**COSA FARE**
Traduci in inglese questa frase del testo sull'impoverimento del lessico: «Le parole non sono strumenti per esprimere il pensiero, al contrario sono condizioni per poter pensare.»

**TESTO IN ESAME**
□ □ □ □

La tendenza sembra essere quella di una correzione al ribasso, dove «profumo» rimpiazza «fragranza», «saporito» scalza «sapido». Come dinosauri, rischiano invece l’estinzione almeno 50 termini tra cui «abulico» e «sordido». Parole che per gli studenti significherebbero invece, rispettivamente: «brutto» e «chiaro». Resta addirittura senza sinonimi la parola «apodittico». Quel che di apodittico c’è in tutta questa storia è un impigrire complessivo del nostro vocabolario, con le dovute conseguenze.
Col filosofo Martin Heidegger: riusciamo a pensare limitatamente alle parole di cui disponiamo, perché non riusciamo ad avere pensieri a cui non corrisponda una parola. Le parole non sono strumenti per esprimere il pensiero, al contrario sono condizioni per poter pensare. In questo senso, la semplificazione sottrae nodi alla mappa logica del nostro cervello. Insieme a un vocabolo smarriamo irrimediabilmente anche un concetto, a cui un sinonimo non può che avvicinarsi con un grado talvolta non trascurabile di approssimazione.
LA LINGUA È MORTA, LUNGA VITA ALLA LINGUA
Da qui, l’atroce verità: le lingue muoiono. La sfida, ora, consiste nel rintracciare il discrimine tra catastrofismo ed evoluzione, nell’ennesimo capitolo della sfida senza fine tra «apocalittici e integrati». Ai linguisti il compito di indossare il camice bianco per stabilire se le trasformazioni in atto siano «fisiologiche» o «sintomatiche» di un problema più profondo. Paradossalmente, ma neanche troppo, il metro di paragone potrebbe essere anche la lingua stessa in cui scrivo, nata dopotutto dalle ceneri del latino.

□ □ □ □

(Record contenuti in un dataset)
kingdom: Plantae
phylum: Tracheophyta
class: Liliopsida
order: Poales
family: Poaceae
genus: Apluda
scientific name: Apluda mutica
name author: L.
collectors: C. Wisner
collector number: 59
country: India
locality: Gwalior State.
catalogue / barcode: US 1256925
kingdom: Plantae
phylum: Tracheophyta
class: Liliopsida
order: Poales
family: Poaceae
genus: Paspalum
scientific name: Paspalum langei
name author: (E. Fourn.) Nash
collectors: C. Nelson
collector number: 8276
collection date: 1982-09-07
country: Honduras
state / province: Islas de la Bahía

□ □ □ □

**RISPOSTA FINALE**
Words are not tools for expressing thought; on the contrary, they are conditions for being able to think.